━━━━━ Extrait retenu ━━━━━

LES CONDITIONS DU MAINTIEN EN ZONE D’ATTENTE
1. RÈGLES GÉNÉRALES
En vertu de l’article L. 221-3 du CESEDA, « le maintien en zone d’attente est prononcé pour une durée qui ne peut excéder quatre jours par une décision écrite et motivée d’un agent relevant d’une catégorie fixée par voie réglementaire » (Cf. article R. 221-1 CESEDA ci dessous).
DONC : Le maintien en zone d’attente décidé par les agents cités à l’article R. 221-1 CESEDA ne peut excéder 4 jours. Pour toute prolongation de ce maintien, une décision du juge de la liberté et de la détention sera nécessaire (Cf. infra).
L’article R. 221-1 CESEDA dispose que « la décision écrite et motivée prononçant le maintien en zone d’attente d’un étranger, prévue à l’article L. 221-3, est prise par le chef du service de la police nationale ou des douanes, chargé du contrôle aux frontières, ou d’un fonctionnaire désigné par lui, titulaire au moins du grade de brigadier dans le premier cas et d’agent de constatation principal de deuxième classe dans le second ou, à Saint-Barthélemy, par le commandant d’unité de la gendarmerie nationale ou un militaire désigné par lui, titulaire au moins du grade de gendarme.

━━━━━ Section des données ━━━━━

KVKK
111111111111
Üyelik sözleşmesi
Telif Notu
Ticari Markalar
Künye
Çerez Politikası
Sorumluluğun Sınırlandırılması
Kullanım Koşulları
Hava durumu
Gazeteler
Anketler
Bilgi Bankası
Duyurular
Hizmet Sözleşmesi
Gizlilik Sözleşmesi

━━━━━

▸ Consignes
1) Résumez l'extrait sur le maintien en zone d'attente en deux phrases.
2) D'après l'extrait, quel grade minimal doit détenir le fonctionnaire de la police nationale désigné pour prendre la décision de maintien ?
Les entrées forment un matériau distinct de l'extrait.

▸ Réponses attendues
1) Selon l'article L. 221-3 du CESEDA, le maintien en zone d'attente est prononcé par une décision écrite et motivée pour une durée qui ne peut excéder quatre jours, et toute prolongation nécessite une décision du juge de la liberté et de la détention. L'article R. 221-1 confie cette décision au chef du service de la police nationale ou des douanes chargé du contrôle aux frontières, ou à un fonctionnaire qu'il désigne, et, à Saint-Barthélemy, au commandant d'unité de la gendarmerie nationale ou à un militaire désigné par lui.

2) Au moins le grade de brigadier.